Schistosomiasis: China is targeting schistosomiasis elimination by 2030. Coastal provinces have already achieved this, but the disease remains endemic in some central provinces due to farming practices near major rivers. Mechanisation — the use of machinery rather than cattle in farming communities — has proven effective in reducing human exposure to themparasite. Kenya can draw from this experience to inform rural health and agricultural policy.

Antimicrobial Resistance (AMR): China has prioritised the fight against AMR through highlevel pathogen-detection capability in hospitals, enabling targeted rather than broad-spectrum antibiotic prescribing. New policies limiting antibiotic use have helped curb resistance.

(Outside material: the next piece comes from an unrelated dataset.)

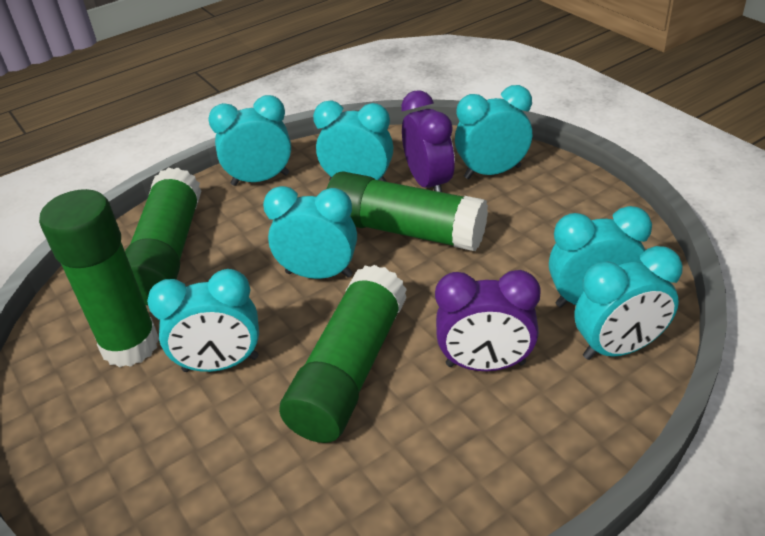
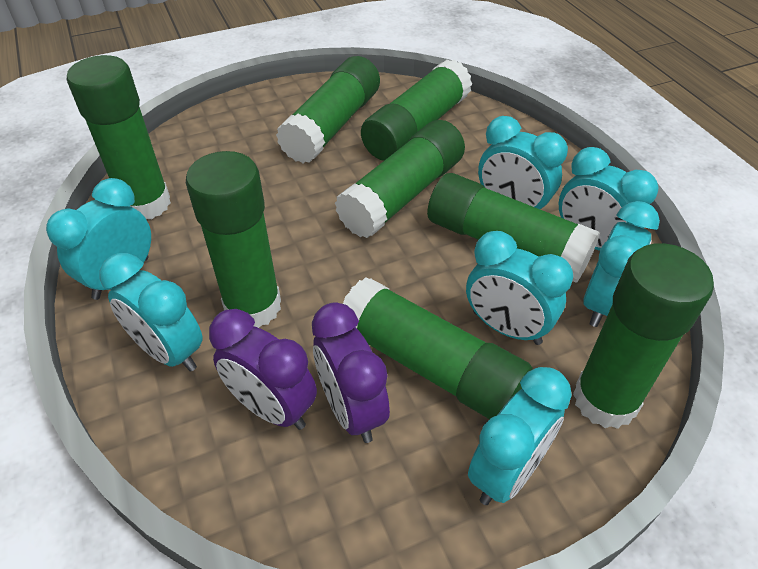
green glue stick: [39,189,159,367] [125,167,201,305] [279,265,407,443] [327,171,488,251] = 4 -> [67,55,171,219] [186,151,281,328] [276,56,380,163] [335,120,465,238] [343,277,533,419] [361,59,472,161] [427,173,600,283] [573,243,714,429] = 8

The delegation recommended that Kenya strengthen fast and specific diagnostic networks to promote targeted treatment and reduce reliance on broadspectrum therapeutics — a long-standing challenge in the country’s health system.

Delegates visited the Traditional Chinese Medicine (TCM) Museum at Beijing University of Chinese Medicine and a research and development facility in Zhuhai City, where herbal formulations are developed into both internal and external preparations. China’s TCM system encompasses specialised hospitals, integrative care models, and a thriving R&D ecosystem.

The delegation saw a direct parallel for KEMRI. The Institute’s Centre for Traditional Medicine and Drug Research is strong in research but has yet to move into product development and commercialisation. The report recommended advancing traditional medicine into validated healthcare solutions — developing herbal formulations into standardised products, conducting clinical validation trials, and integrating traditional medicine into mainstream healthcare delivery.

China’s biosafety framework is anchored in risk assessment, control, and management, following the WS 2017 biosafety standard. All laboratory settings operate at a minimum of BSL-2. The delegation noted that Kenya’s biosafety standards remain uneven across counties, with limited high-risk pathogen laboratories.

KEMRI, the report recommends, should spearhead efforts to standardise biosafety protocols nationwide, while government investment in expanded BSL-3 capacity would ensure readiness for high-risk pathogens — a need underscored by the ongoing Ebola Alert situation.

China has supported the Africa CDC headquarters, regional centres, and outbreak responses in countries including Sierra Leone and the DRC. The delegation identified a strategic opportunity for KEMRI to position itself as a key partner in South–South collaborations, leveraging existing bilateral agreements to provide technical support, conduct joint research, and build academic capacity across the region.

The seminar reinforced a core message: Kenya does not need to replicate China’s model wholesale, but can adapt its lessons to its own context and constraints.

For Kenya, the priorities identified by the delegation are stronger inter-tier coordination, decentralised laboratories, smart immunisation tracking, expanded workforce training, structured disease elimination frameworks, integration of traditional medicine, standardised biosafety, and active participation in global health cooperation.

For KEMRI, the opportunity is to move decisively from research to impact — bridging science with policy, commercialisation, and integrative healthcare. This positions the Institute not only as Kenya’s leading research institution, but as a regional leader in public health innovation and resilience.

While China is the second-largest economy in the world and resources may be more readily available for implementation, a key lesson the Kenyan delegation learnt is that accountability and the responsible use of resources are essential to strengthening a nation’s standing and advancement.